Our religious life is to be a series of impossibilities made possible and actual by God's almighty power. We need the whole God's omnipotence to keep us right and to live like a Christian.
The whole Christianity is a work of God's omnipotence - look at Jesus' birth (With God nothing is impossible - Luke 1:37), Jesus' resurrection... It was according to the exceeding greatness of His mighty power that God raised Christ from the dead. Look at creation of the world, creation of light out of darkness, creation of man. 
What about God's omnipotence in the works of redemption? God trained Abraham to trust Him as the omnipotent One; whether it was his going out to a land that he didn't know, or whether it was his faith in waiting 25 years for a son in his old age, against all hope, or whether it was the raising up of Isaac from the dead on Mount Moriah when he was going to sacrifice him - Abraham believed God. He was strong in faith, giving glory to God, because he accounted Him who had promised able to perform.

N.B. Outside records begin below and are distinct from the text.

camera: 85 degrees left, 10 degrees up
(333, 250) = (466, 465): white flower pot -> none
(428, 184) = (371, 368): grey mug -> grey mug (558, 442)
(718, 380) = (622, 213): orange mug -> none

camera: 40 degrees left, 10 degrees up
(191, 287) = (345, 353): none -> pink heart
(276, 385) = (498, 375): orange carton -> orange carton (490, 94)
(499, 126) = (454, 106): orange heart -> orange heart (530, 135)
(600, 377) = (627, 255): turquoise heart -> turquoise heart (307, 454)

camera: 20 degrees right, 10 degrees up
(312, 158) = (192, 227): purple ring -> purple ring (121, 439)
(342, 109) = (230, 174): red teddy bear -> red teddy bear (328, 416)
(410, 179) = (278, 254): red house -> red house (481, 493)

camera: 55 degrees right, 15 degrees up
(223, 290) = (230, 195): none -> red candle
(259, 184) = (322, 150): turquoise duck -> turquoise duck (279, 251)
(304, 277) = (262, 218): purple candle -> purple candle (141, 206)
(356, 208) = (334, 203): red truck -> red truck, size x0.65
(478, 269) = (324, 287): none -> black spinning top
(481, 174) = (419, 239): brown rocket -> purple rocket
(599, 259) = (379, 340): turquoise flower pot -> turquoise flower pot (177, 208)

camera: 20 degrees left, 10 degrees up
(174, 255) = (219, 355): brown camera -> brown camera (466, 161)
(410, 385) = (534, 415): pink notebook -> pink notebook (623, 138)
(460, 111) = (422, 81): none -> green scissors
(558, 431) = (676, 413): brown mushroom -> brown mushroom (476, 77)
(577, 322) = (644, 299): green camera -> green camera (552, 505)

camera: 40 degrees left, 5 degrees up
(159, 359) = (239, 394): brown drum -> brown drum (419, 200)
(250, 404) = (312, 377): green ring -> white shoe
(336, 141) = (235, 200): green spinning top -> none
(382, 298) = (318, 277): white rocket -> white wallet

The cause of the weakness of our Christian life is that we want to work it out partly, and to let God help us. And that cannot be. We must come to be utterly helpless, to let God work, and God will work gloriously. Moses, Joshua... all God's servants in the OT counted upon the omnipotence of God doing impossibilities. And this God lives today!
I can do nothing. God must + will do all.
Let our hearts say, "Glory to God, the Omnipotent One, who can do above what we dare to ask or think!"

Never pray without adoring His omnipotence. The answer to the prayer will come, and like Abraham you will become strong in faith, giving glory to God, because you account Him who had promised able to perform.